— Ты дома?
Ответила лишь тишина. Ну да, Вики нет, и уже не будет. Не осталось даже ее смешных тапочек. Он же сам прогнал ее совсем недавно. Недавно? Кажется, прошла тысяча лет, куда вместились века счастья и радости, годы войн и суровых испытаний, десятилетия разрухи… Мысль ему понравилась, Торик даже горько усмехнулся, ведь единственная информативная часть этой широкой мысли — разруха — навевала тоску.
Все-таки жаль, что ее нет. Он бы рассказал ей в красках сегодняшний день. Она бы поохала, посочувствовала, приготовила бы что-нибудь вкусное… Кстати, надо бы ужин затеять. Или в магазин сходить? Или все же самому… Эх! Честно говоря, ничего не хотелось. Разве что выть в обиде и бессильной ярости и молотить кулаками диван за неимением более достойных целей. Десять минут именно этим он и занимался. Легче не стало.
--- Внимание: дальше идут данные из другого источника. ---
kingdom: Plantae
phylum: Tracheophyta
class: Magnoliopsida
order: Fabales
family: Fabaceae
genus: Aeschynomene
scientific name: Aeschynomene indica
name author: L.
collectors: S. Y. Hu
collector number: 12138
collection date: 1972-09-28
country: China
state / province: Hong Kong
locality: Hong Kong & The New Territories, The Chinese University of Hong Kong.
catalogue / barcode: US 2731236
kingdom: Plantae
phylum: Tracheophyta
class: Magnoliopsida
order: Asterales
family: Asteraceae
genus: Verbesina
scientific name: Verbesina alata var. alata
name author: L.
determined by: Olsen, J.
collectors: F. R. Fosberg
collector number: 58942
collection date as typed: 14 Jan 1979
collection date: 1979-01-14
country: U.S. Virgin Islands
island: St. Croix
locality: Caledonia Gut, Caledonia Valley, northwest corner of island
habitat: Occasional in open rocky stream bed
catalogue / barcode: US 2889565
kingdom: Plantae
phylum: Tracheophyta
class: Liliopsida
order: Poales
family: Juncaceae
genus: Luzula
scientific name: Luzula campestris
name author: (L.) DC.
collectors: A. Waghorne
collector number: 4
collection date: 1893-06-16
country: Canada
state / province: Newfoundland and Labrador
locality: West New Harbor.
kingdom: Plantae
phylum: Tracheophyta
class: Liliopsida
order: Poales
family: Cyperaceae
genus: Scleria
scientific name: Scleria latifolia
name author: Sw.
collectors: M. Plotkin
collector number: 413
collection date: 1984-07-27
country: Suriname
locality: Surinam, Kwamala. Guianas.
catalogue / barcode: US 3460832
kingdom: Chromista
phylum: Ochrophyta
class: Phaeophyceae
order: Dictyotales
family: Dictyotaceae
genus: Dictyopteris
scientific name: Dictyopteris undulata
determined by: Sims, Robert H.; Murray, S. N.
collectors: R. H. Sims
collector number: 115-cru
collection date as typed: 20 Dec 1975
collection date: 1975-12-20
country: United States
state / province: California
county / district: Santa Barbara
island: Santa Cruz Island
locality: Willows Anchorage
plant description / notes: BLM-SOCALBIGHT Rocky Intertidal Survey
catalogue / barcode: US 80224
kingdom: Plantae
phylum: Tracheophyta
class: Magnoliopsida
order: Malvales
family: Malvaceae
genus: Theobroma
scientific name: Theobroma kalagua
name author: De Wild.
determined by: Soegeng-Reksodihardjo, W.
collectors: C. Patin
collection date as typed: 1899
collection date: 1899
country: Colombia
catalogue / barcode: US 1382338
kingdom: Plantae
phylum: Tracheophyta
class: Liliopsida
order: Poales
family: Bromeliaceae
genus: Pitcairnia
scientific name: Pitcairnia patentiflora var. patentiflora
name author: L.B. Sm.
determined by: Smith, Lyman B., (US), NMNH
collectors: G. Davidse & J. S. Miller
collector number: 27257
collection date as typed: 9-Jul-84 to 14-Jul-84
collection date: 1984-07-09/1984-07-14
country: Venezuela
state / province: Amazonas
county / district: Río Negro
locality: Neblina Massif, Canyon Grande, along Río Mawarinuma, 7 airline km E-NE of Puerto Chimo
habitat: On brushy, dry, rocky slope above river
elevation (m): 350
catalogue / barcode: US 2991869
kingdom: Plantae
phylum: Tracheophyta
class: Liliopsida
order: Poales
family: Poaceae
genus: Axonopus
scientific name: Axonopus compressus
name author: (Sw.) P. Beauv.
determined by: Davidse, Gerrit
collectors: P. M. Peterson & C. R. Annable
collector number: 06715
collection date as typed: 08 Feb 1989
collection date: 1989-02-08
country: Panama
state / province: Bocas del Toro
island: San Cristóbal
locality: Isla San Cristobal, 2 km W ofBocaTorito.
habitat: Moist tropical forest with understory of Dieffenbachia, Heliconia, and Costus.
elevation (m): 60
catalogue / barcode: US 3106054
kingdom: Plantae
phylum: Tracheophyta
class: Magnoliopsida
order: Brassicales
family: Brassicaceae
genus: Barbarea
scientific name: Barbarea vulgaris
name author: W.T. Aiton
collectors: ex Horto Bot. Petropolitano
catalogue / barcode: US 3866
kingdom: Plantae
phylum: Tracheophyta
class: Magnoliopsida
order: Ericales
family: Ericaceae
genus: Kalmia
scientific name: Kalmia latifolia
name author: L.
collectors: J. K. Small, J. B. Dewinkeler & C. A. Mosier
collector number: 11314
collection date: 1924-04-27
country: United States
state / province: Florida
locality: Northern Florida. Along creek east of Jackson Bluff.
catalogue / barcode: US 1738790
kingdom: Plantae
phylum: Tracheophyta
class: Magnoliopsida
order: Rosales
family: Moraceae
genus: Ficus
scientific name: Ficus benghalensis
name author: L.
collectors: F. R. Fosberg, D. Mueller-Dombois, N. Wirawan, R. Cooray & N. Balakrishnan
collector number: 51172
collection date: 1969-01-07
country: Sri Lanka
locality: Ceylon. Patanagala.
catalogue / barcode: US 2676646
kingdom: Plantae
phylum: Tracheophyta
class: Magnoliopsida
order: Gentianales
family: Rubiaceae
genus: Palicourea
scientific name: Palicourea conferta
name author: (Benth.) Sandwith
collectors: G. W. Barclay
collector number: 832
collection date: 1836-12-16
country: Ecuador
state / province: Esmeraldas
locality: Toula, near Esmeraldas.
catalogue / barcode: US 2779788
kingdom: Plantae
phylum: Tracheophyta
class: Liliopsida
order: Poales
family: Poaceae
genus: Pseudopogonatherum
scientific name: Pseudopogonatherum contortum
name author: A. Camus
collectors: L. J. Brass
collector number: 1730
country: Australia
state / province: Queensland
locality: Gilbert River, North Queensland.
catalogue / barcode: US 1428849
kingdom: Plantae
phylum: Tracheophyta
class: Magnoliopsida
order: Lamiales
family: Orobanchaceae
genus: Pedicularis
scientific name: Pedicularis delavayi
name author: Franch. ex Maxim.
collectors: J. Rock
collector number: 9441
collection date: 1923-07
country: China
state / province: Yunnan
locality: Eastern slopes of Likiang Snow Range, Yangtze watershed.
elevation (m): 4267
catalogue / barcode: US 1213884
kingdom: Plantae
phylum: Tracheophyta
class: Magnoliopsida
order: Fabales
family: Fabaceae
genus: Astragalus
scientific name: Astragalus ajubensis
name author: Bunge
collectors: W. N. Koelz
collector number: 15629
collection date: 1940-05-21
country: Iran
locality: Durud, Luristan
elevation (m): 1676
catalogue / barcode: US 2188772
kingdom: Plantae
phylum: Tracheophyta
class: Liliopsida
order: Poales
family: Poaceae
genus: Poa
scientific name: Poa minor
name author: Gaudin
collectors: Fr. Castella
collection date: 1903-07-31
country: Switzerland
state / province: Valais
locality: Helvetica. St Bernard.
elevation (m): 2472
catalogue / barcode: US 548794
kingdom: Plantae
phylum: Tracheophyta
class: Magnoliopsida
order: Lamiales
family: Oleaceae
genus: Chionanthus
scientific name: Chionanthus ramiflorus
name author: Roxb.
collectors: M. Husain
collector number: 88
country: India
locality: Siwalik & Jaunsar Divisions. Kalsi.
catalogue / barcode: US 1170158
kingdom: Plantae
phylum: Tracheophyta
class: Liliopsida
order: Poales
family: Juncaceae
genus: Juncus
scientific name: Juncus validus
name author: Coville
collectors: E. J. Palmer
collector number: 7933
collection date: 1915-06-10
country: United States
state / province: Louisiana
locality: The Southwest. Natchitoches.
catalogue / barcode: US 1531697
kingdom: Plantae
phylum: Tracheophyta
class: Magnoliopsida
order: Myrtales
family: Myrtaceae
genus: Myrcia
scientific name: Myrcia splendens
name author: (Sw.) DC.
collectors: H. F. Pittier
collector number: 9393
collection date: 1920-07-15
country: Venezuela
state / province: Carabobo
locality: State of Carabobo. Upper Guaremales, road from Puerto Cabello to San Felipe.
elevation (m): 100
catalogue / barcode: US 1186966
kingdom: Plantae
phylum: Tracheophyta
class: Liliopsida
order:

Будем рассуждать логически, сказал он сам себе. Ничего не хочется. Ладно. Тогда другой вопрос — что хуже: выйти в магазин за продуктами или пойти на кухню и начать готовить ужин? Выход на улицу его откровенно пугал. Там будут люди, опять люди, опять разговоры, опять надо держать лицо! Он отчаянно стукнул кулаком по столу, тот аж подпрыгнул. Соседи тут же выразительно постучали по батарее. И тут люди!
В холодильнике нашлись восемь яиц и хлеб. Ну, вот тебе и ужин, подумал Торик, с некоторым удовлетворением вспомнив, как наловчился жарить самые разные яичницы, когда жил у бабушек. Там еще на окне стоял горшок с растением, похожим на крохотную новогоднюю елку, украшенную живыми ярко-красными перчиками…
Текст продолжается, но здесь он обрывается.